Но, несмотря на все презрение, которое Бет испытывала к мистеру Мендельсону, она была счастлива, что ей не приходится больше отбывать срок в ШДУ и испытывать враждебность детей, которой ей хватило надолго за три холодных месяца, проведенных там в качестве ученицы. Ей больше не приходилось видеть ненавидящие лица детей. Их ревнивые, завистливые глаза. Слышать презрительный шепот у себя за спиной и выслушивать дразнилки.

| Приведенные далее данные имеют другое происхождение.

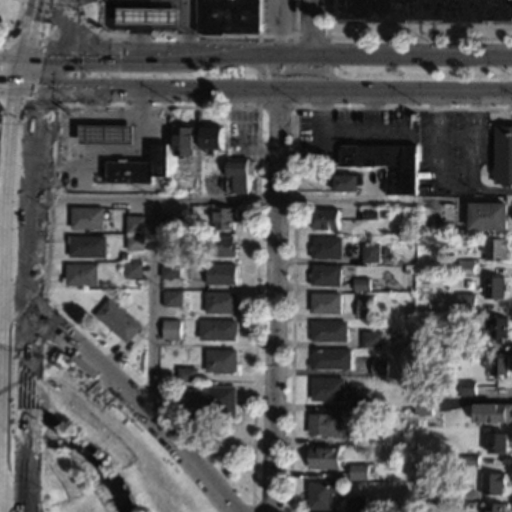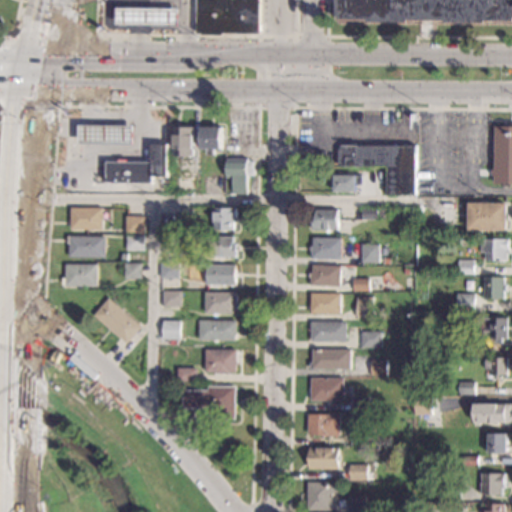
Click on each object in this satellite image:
road: (327, 0)
road: (182, 3)
building: (424, 10)
building: (425, 10)
gas station: (148, 16)
building: (148, 16)
building: (148, 16)
building: (228, 17)
building: (228, 17)
road: (15, 23)
road: (30, 25)
road: (54, 26)
road: (137, 27)
traffic signals: (30, 30)
road: (15, 33)
road: (278, 33)
road: (82, 35)
road: (312, 37)
road: (315, 45)
traffic signals: (72, 52)
road: (255, 53)
road: (21, 70)
road: (44, 71)
road: (8, 90)
road: (28, 90)
road: (258, 91)
road: (276, 92)
road: (257, 107)
traffic signals: (39, 110)
road: (103, 120)
road: (64, 125)
road: (36, 133)
building: (107, 134)
building: (105, 135)
building: (211, 138)
building: (212, 138)
building: (183, 140)
building: (184, 141)
road: (71, 150)
road: (108, 151)
parking lot: (451, 151)
building: (502, 155)
building: (502, 155)
building: (384, 162)
building: (250, 163)
building: (385, 164)
building: (140, 168)
building: (138, 169)
building: (237, 173)
building: (240, 174)
building: (184, 183)
building: (342, 183)
building: (346, 183)
road: (456, 189)
road: (492, 190)
road: (239, 197)
road: (293, 201)
building: (368, 213)
building: (370, 213)
building: (382, 214)
building: (488, 215)
road: (7, 216)
building: (488, 216)
building: (86, 218)
building: (87, 218)
building: (224, 218)
building: (169, 219)
building: (225, 219)
building: (325, 219)
building: (326, 219)
building: (167, 220)
building: (135, 224)
building: (135, 224)
building: (171, 241)
building: (135, 242)
building: (135, 243)
building: (86, 245)
building: (87, 246)
building: (223, 246)
building: (226, 246)
building: (326, 247)
building: (327, 248)
building: (493, 248)
building: (495, 249)
building: (371, 253)
building: (359, 257)
building: (123, 258)
building: (464, 266)
building: (466, 266)
building: (133, 270)
building: (133, 270)
building: (169, 270)
building: (170, 270)
building: (405, 270)
road: (28, 271)
building: (82, 274)
building: (221, 274)
building: (221, 274)
building: (82, 275)
building: (325, 275)
building: (326, 275)
road: (274, 283)
building: (361, 284)
building: (361, 284)
building: (494, 286)
building: (494, 287)
building: (172, 298)
building: (172, 298)
building: (466, 299)
building: (220, 302)
building: (221, 303)
building: (325, 303)
building: (326, 303)
building: (465, 303)
road: (151, 304)
building: (364, 307)
building: (364, 307)
road: (7, 311)
road: (40, 320)
building: (118, 320)
building: (118, 320)
building: (448, 323)
building: (494, 327)
building: (498, 327)
building: (172, 329)
building: (217, 329)
building: (171, 330)
building: (218, 330)
building: (327, 331)
building: (328, 331)
building: (371, 339)
building: (371, 339)
road: (37, 359)
building: (330, 359)
building: (331, 359)
building: (221, 360)
building: (221, 361)
building: (496, 365)
building: (496, 365)
building: (378, 367)
building: (379, 367)
building: (187, 374)
building: (188, 374)
road: (0, 383)
building: (466, 387)
building: (466, 388)
building: (326, 389)
building: (327, 389)
road: (133, 398)
building: (211, 399)
building: (213, 401)
building: (424, 403)
building: (359, 404)
road: (25, 405)
building: (423, 405)
building: (492, 412)
building: (493, 413)
road: (37, 416)
building: (420, 416)
building: (324, 424)
building: (324, 424)
building: (360, 436)
building: (497, 443)
building: (498, 443)
river: (65, 449)
park: (110, 451)
building: (324, 456)
building: (324, 458)
building: (470, 460)
building: (358, 472)
building: (359, 472)
road: (23, 478)
road: (271, 482)
road: (36, 483)
building: (492, 484)
building: (493, 484)
building: (451, 492)
building: (322, 494)
building: (321, 495)
building: (357, 504)
building: (494, 507)
building: (494, 508)
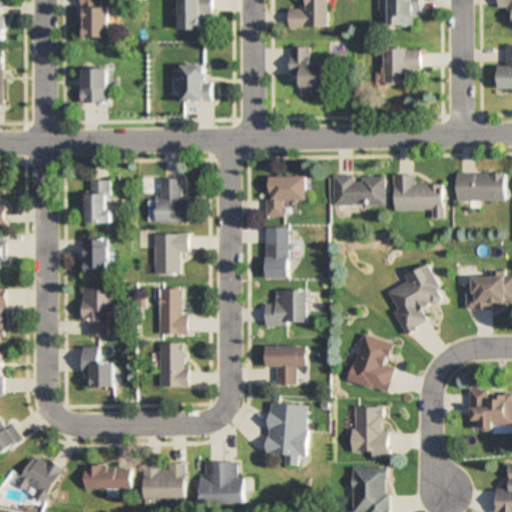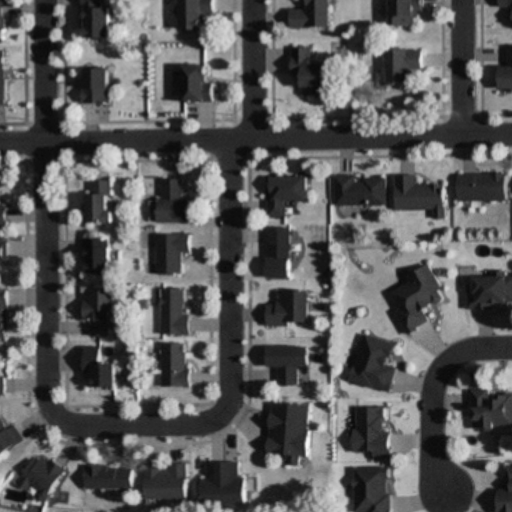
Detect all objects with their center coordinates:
building: (506, 7)
building: (404, 12)
building: (195, 13)
building: (311, 15)
building: (96, 19)
building: (2, 21)
building: (403, 65)
road: (458, 69)
road: (251, 70)
building: (507, 70)
building: (310, 72)
building: (3, 77)
building: (199, 83)
building: (96, 86)
road: (256, 139)
building: (483, 187)
building: (360, 191)
building: (285, 193)
building: (419, 196)
building: (101, 202)
building: (175, 202)
building: (3, 216)
building: (3, 249)
building: (170, 252)
building: (279, 252)
building: (98, 256)
building: (489, 292)
building: (416, 299)
building: (290, 309)
building: (98, 312)
building: (174, 313)
building: (3, 314)
building: (289, 362)
building: (374, 364)
building: (175, 365)
building: (100, 370)
building: (2, 372)
road: (431, 392)
building: (490, 409)
road: (66, 421)
building: (290, 431)
building: (371, 432)
building: (8, 436)
building: (41, 476)
building: (110, 477)
building: (167, 481)
building: (225, 486)
building: (372, 489)
building: (505, 497)
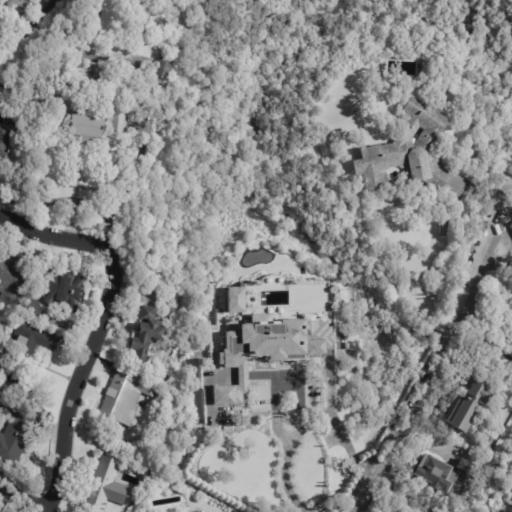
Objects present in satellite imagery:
building: (6, 7)
road: (25, 27)
building: (162, 70)
building: (160, 74)
building: (61, 116)
building: (117, 122)
building: (119, 124)
building: (82, 126)
building: (161, 126)
building: (90, 130)
building: (4, 147)
building: (412, 154)
building: (413, 157)
road: (429, 206)
road: (48, 233)
building: (10, 277)
building: (12, 279)
building: (61, 289)
building: (57, 294)
road: (473, 296)
building: (234, 300)
road: (419, 309)
building: (145, 332)
building: (147, 336)
building: (284, 337)
building: (27, 351)
road: (81, 375)
building: (478, 390)
building: (124, 396)
building: (124, 400)
road: (275, 402)
building: (469, 406)
building: (459, 413)
road: (400, 431)
building: (15, 434)
building: (17, 438)
building: (489, 443)
building: (447, 474)
building: (438, 475)
building: (104, 486)
building: (105, 486)
road: (19, 498)
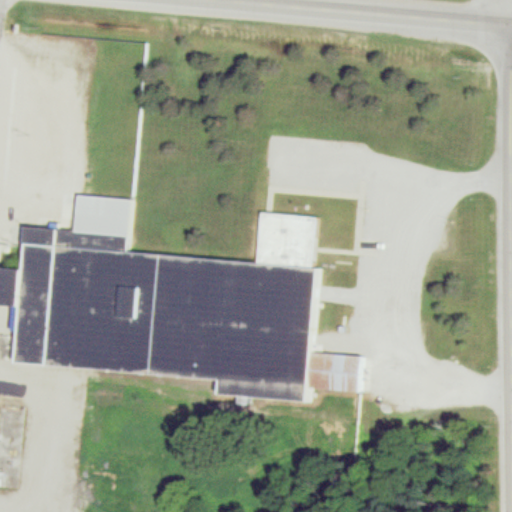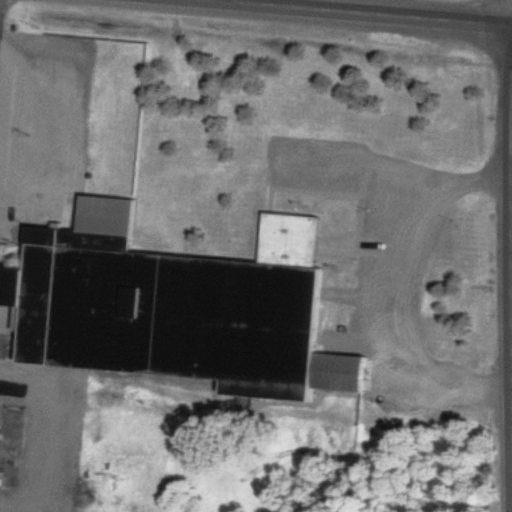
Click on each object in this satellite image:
road: (245, 2)
road: (356, 14)
road: (360, 166)
road: (393, 289)
building: (176, 303)
building: (180, 306)
road: (49, 437)
building: (11, 444)
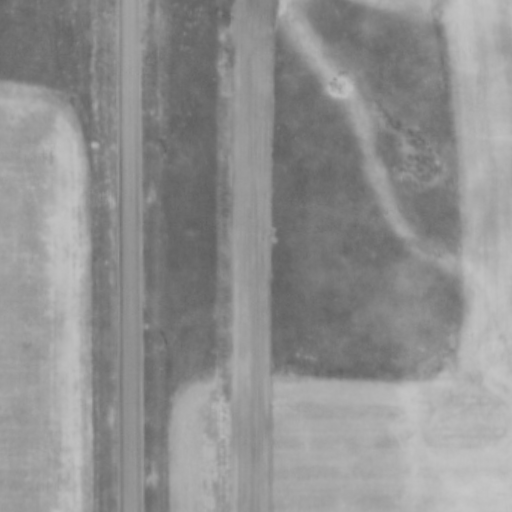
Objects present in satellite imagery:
road: (129, 255)
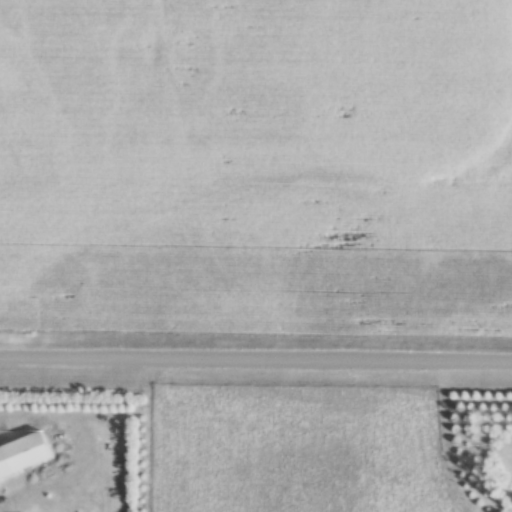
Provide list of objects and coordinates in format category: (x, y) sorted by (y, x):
road: (256, 357)
building: (7, 463)
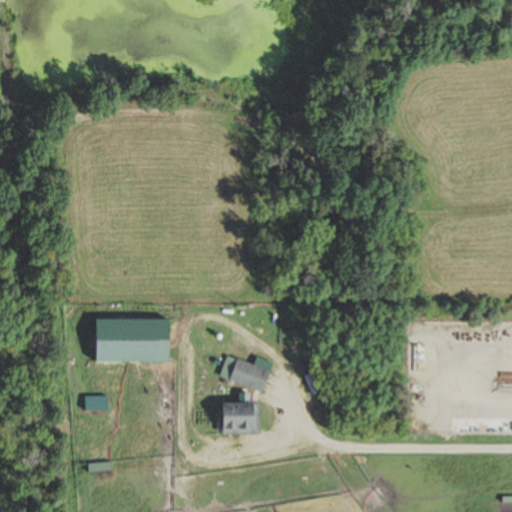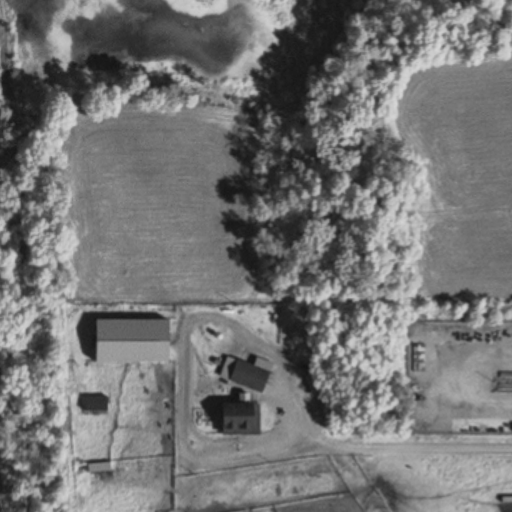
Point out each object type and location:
crop: (458, 177)
crop: (165, 214)
building: (241, 375)
building: (93, 404)
building: (236, 420)
crop: (7, 421)
building: (506, 500)
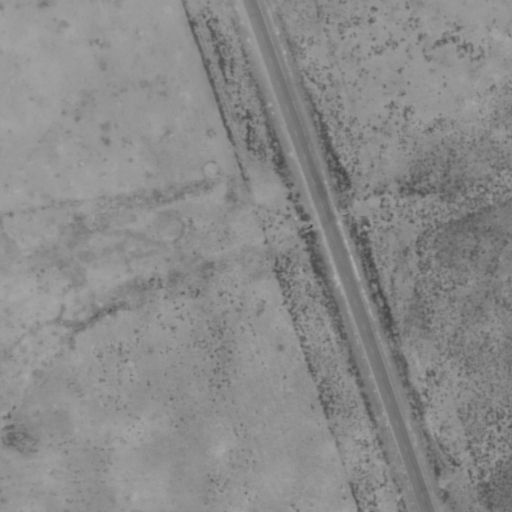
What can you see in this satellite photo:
road: (151, 94)
road: (431, 243)
road: (350, 255)
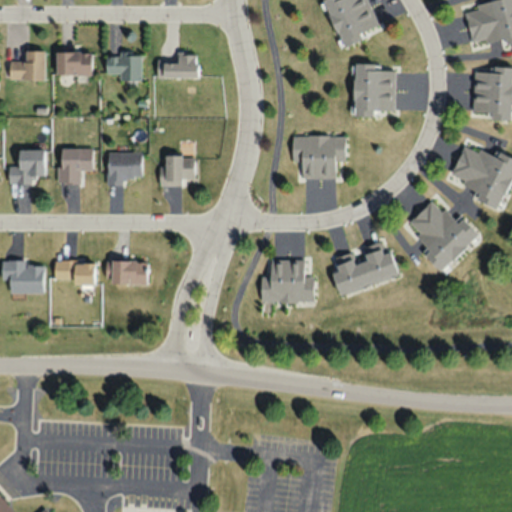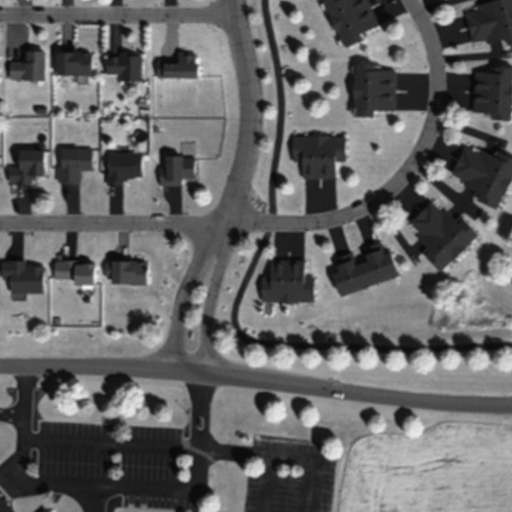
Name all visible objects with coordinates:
road: (116, 13)
building: (345, 18)
building: (351, 19)
building: (488, 20)
building: (488, 21)
building: (73, 63)
building: (124, 65)
building: (28, 66)
building: (176, 66)
building: (371, 89)
building: (373, 89)
building: (491, 91)
building: (490, 92)
road: (427, 120)
building: (317, 153)
building: (317, 153)
building: (73, 162)
building: (27, 165)
building: (122, 166)
building: (175, 168)
building: (482, 171)
building: (484, 176)
road: (233, 191)
road: (173, 222)
building: (439, 230)
building: (436, 235)
building: (363, 266)
building: (362, 267)
building: (74, 270)
building: (128, 271)
building: (23, 275)
building: (286, 281)
building: (285, 282)
road: (256, 387)
road: (200, 397)
road: (198, 413)
road: (81, 442)
road: (296, 457)
road: (34, 483)
road: (138, 485)
building: (8, 506)
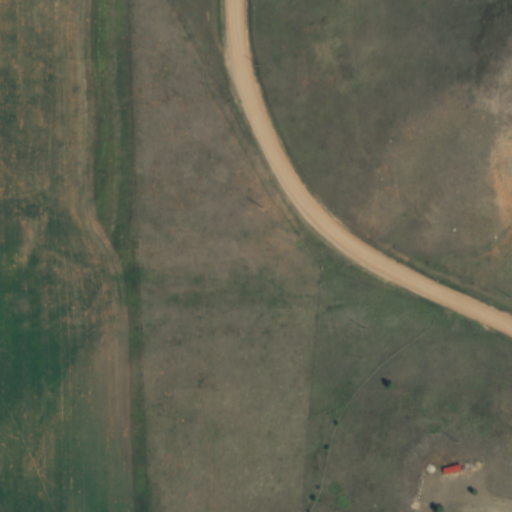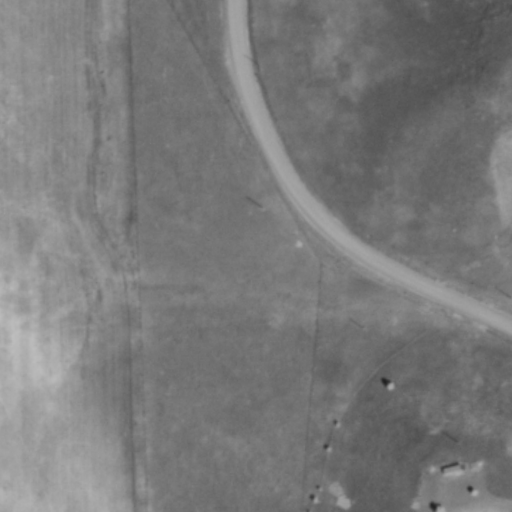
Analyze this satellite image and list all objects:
crop: (47, 195)
road: (314, 210)
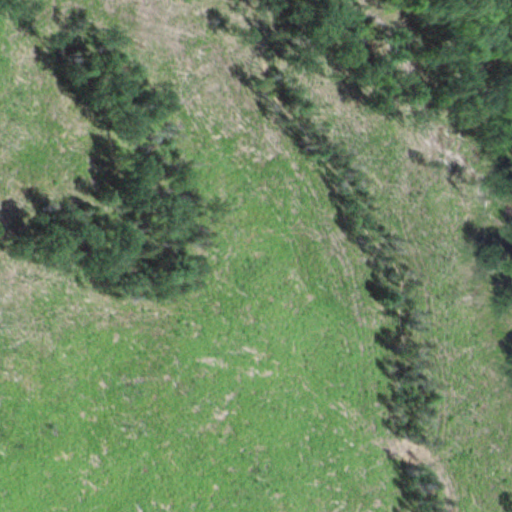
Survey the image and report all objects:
road: (380, 239)
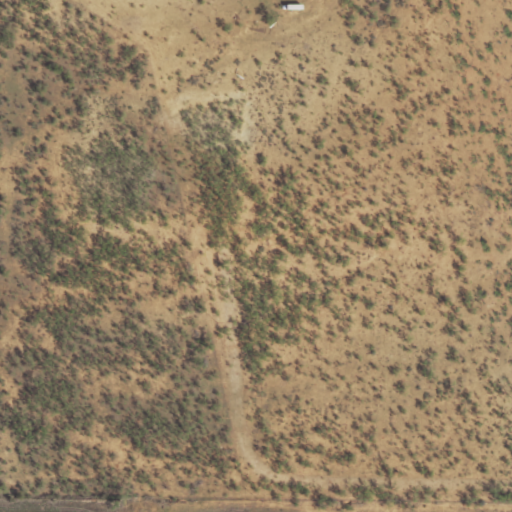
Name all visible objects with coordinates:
road: (314, 504)
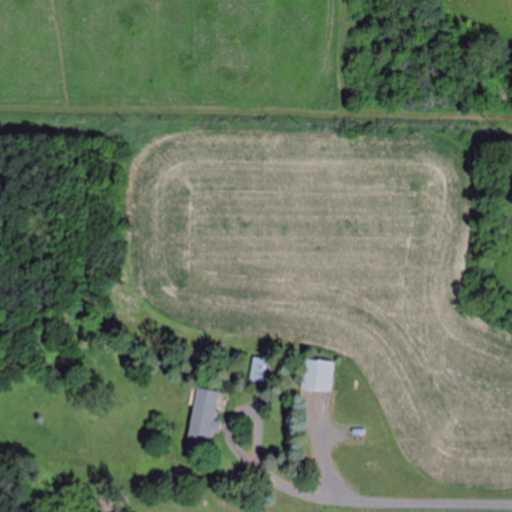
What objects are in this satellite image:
building: (261, 370)
building: (315, 374)
building: (202, 414)
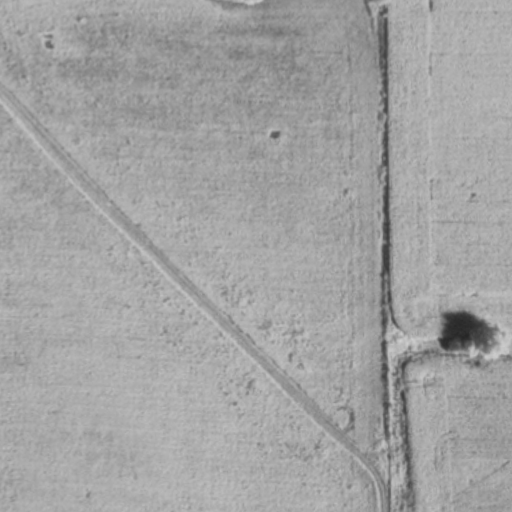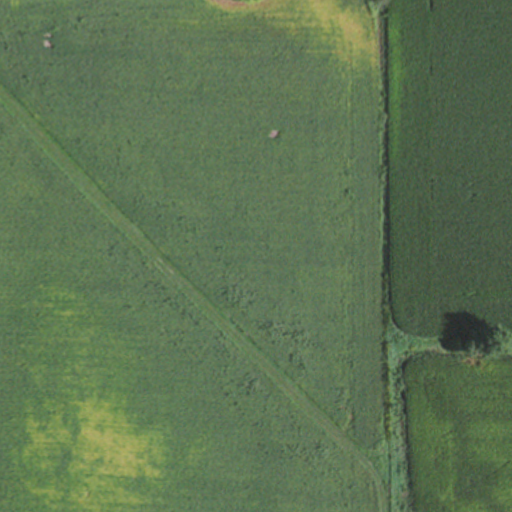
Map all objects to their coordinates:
road: (196, 294)
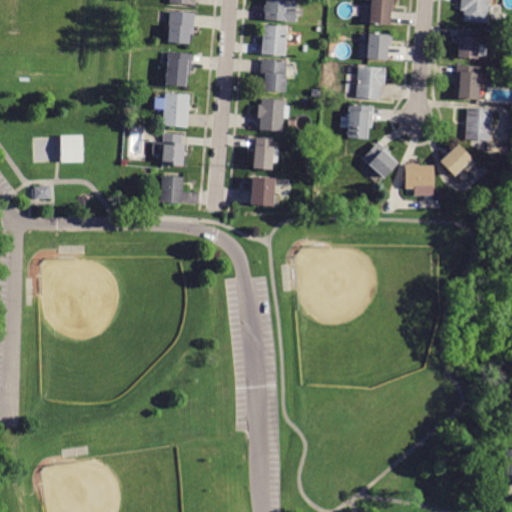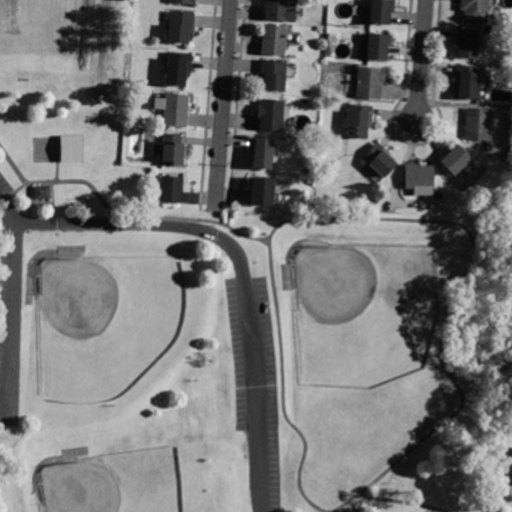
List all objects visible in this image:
building: (182, 1)
building: (183, 2)
building: (279, 10)
building: (474, 10)
building: (474, 10)
building: (279, 11)
building: (379, 11)
building: (380, 11)
building: (179, 26)
building: (180, 26)
park: (36, 28)
building: (489, 29)
building: (273, 39)
building: (273, 40)
building: (467, 42)
building: (467, 44)
building: (377, 46)
building: (374, 47)
road: (421, 60)
building: (177, 68)
building: (178, 69)
building: (273, 74)
building: (273, 74)
building: (369, 81)
building: (466, 81)
building: (370, 82)
building: (466, 82)
building: (511, 84)
road: (222, 103)
building: (172, 108)
building: (175, 110)
building: (270, 114)
building: (272, 114)
building: (358, 120)
building: (358, 121)
building: (477, 123)
building: (478, 124)
building: (70, 147)
building: (168, 148)
building: (171, 148)
building: (71, 149)
building: (262, 152)
building: (264, 152)
building: (454, 158)
building: (379, 159)
building: (379, 160)
building: (455, 160)
road: (14, 163)
building: (418, 177)
building: (419, 178)
road: (69, 179)
building: (170, 188)
building: (171, 190)
building: (261, 190)
building: (41, 191)
building: (42, 192)
building: (262, 192)
road: (8, 210)
road: (222, 223)
road: (243, 267)
park: (362, 312)
park: (224, 321)
road: (14, 322)
park: (108, 323)
road: (420, 437)
building: (507, 461)
building: (507, 462)
park: (115, 482)
road: (503, 496)
road: (396, 501)
road: (349, 505)
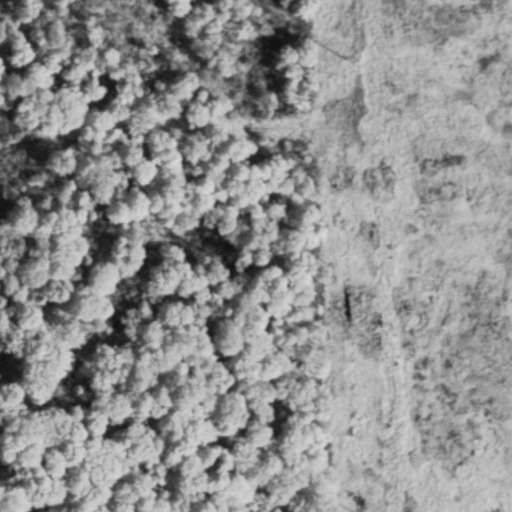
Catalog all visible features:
power tower: (343, 57)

Бет так сильно боялась других детей, что и перемены, и обеденный перерыв она всегда проводила в персиковом саду на задворках школы, где гуляла, слушая, как шепчутся листья на ветру. Глаза ее смотрели куда–то вдаль, в пустоту, и какие миры видела она, прогуливаясь по усыпанному белыми и розовыми цветами персиковому саду, — об этом нам остается только догадываться.
IX
Как–то
Па завернул за угол нашей лачуги, навьючил на Мула несколько дерюжных мешков и нагрузил их орудиями своего ремесла: веревкой, охотничьим ножом, палкой с развилкой на конце для ловли змей, мотками стальной проволоки, большой рогатиной, чтобы управляться с зубастыми тварями, — и так далее, и тому подобное. Затем он пустил Мула рысцой вниз по склону, направляясь к Мэйн–роуд. Едучи вдоль края тростниковой плантации, где располагалась большая часть его ловушек, он проверял их, клал новую приманку и ставил на взвод те, что были спущены, осматривал несработавшие и складывал в мешки всех пойманных тварей.
Я крался за ним следом, старательно прячась за кустами барвинка, покрытыми голубыми и белыми цветами. Но через десять минут мне это надоело, и я решил прогуляться вдоль по Мэйн, пока еще не совсем стемнело.
Не прошло и трех минут, как я услышал странный плачущий звук Похоже, его издавал человек, которому было очень плохо, — он был не похож на те голоса, которые я обычно слышал, потому что я без труда мог определить, откуда исходят эти страдальческие звуки.
А те, другие голоса… ну да ладно, не будем об этом.
Я перепрыгнул через водосточную канаву, юркнул под проволочную изгородь, окружавшую Вершины Славы, и скрылся в высокой траве. Я шел на эти рыдающие звуки, раздвигая траву палкой, которую на всякий случай держал в руке.
Звуки становились все ближе и ближе, все жалобнее — и наконец я увидел, как кто–то бьется в высокой, по пояс, траве где–то на расстоянии броска камня от меня.
Я двинулся вперед, выставив перед собой палку.
«Помогите! Помогите!» — закричал этот кто–то. Раздвинув траву палкой, я увидел перед собой вонючего бродягу в черном костюме.
Бродяга попался в одну из папашиных ям–ловушек, которая представляла собой углубление в два фута, закрытое стальной крышкой с отверстием, окруженным восьмью острыми зубьями, сходившимися в центре наподобие звезды. Бродяга лежал на спине, глядя в небо и вцепившись руками в колено своей окровавленной ноги. Он поскуливал от боли.
Я выкопал крышку из земли, вытащил из нее два штифта, скреплявших две ее половинки, и рассоединил их. Нога освободилась. Я подмигнул бродяге, и тогда он осторожно вытащил ее из ямы. Из башмака на землю капала кровь.
Бродяга оказался давно не бритым иссохшим человечком. Приподнявшись на локте, он протянул вперед свободную руку и показал на меня посиневшим пальцем. «Да покарает тебя Бог, если ты бросишь меня здесь!» — прошипел он. Затем закрыл глаза, оскалил гнилые зубы и впал в беспамятство.
Схватив бродягу под мышки, я медленно поволок его, с трудом одолевая дюйм за дюймом, к заброшенной церкви на Вершинах Славы. На земле за нами оставался тонкий кровавый след.
Бросив бродягу на паперти, я кинулся со всех ног домой.